#### Task requirements
Word for word, give the data again without its pictures.

(Items listed in a dataset)
━━━━━━━━━━━━━━━━

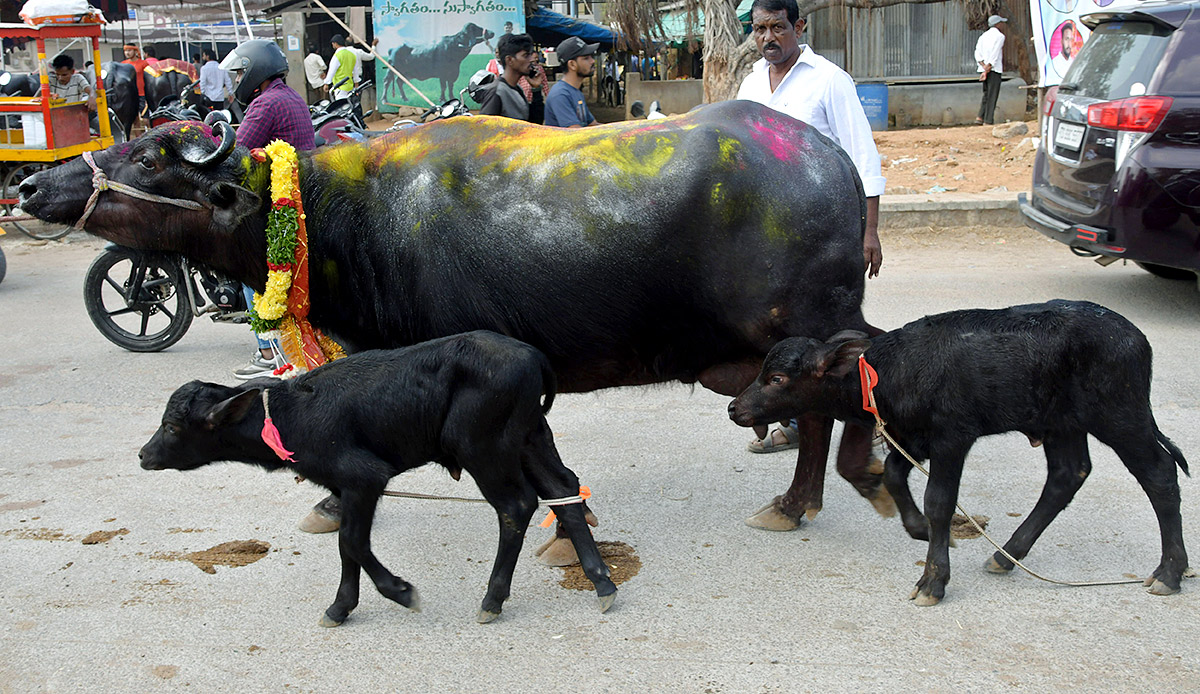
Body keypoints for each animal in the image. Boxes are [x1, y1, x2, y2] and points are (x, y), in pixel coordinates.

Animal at [21, 101, 892, 540]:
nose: (29, 188)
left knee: (832, 404)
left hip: (808, 328)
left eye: (149, 158)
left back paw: (808, 497)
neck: (340, 215)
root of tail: (833, 158)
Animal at [138, 328, 619, 619]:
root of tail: (532, 357)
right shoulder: (346, 488)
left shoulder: (363, 477)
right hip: (531, 437)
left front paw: (401, 592)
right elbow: (346, 545)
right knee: (565, 490)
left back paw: (493, 598)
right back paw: (602, 582)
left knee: (515, 506)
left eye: (173, 427)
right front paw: (340, 608)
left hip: (483, 446)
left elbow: (353, 541)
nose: (143, 455)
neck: (291, 415)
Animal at [724, 300, 1185, 602]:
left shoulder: (951, 438)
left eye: (777, 378)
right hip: (1062, 424)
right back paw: (1006, 556)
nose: (734, 408)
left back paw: (1169, 572)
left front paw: (933, 579)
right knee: (1068, 475)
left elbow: (940, 501)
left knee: (1160, 474)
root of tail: (1134, 336)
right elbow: (894, 474)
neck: (892, 371)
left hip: (1121, 416)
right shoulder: (913, 439)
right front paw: (918, 530)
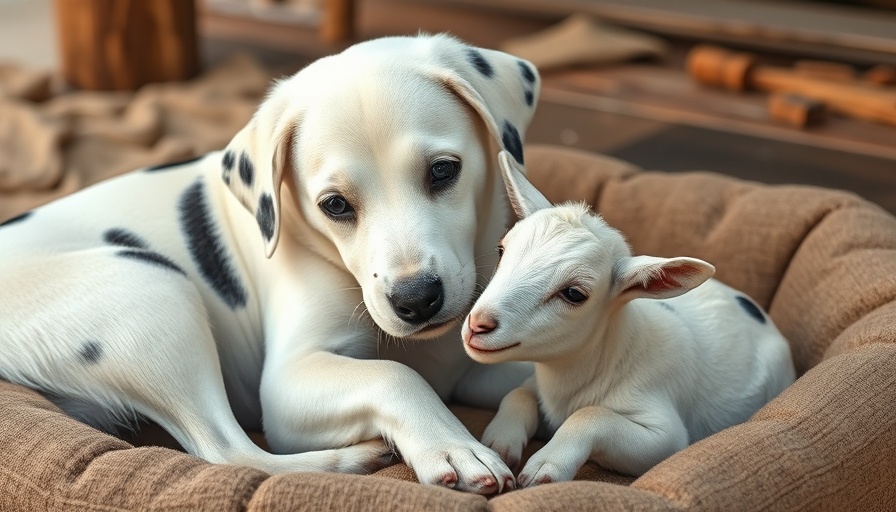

━━━━━━━━━━━━━━━━

#### Exercise response
Body keypoints for each animal in the image. Boxes are [x1, y1, x2, y2] and points are (x, y), in pixel coordinates.

Animal at [21, 101, 892, 540]:
nose: (29, 188)
left knee: (832, 404)
left hip: (808, 328)
left eye: (149, 158)
left back paw: (808, 497)
neck: (340, 215)
root of tail: (833, 158)
Animal at [138, 328, 619, 619]:
root of tail: (532, 357)
right shoulder: (346, 488)
left shoulder: (363, 477)
right hip: (531, 437)
left front paw: (401, 592)
right elbow: (346, 545)
right knee: (565, 490)
left back paw: (493, 598)
right back paw: (602, 582)
left knee: (515, 506)
left eye: (173, 427)
right front paw: (340, 608)
left hip: (483, 446)
left elbow: (353, 541)
nose: (143, 455)
neck: (291, 415)
Animal at [724, 300, 1185, 602]:
left shoulder: (951, 438)
left eye: (777, 378)
right hip: (1062, 424)
right back paw: (1006, 556)
nose: (734, 408)
left back paw: (1169, 572)
left front paw: (933, 579)
right knee: (1068, 475)
left elbow: (940, 501)
left knee: (1160, 474)
root of tail: (1134, 336)
right elbow: (894, 474)
neck: (892, 371)
left hip: (1121, 416)
right shoulder: (913, 439)
right front paw: (918, 530)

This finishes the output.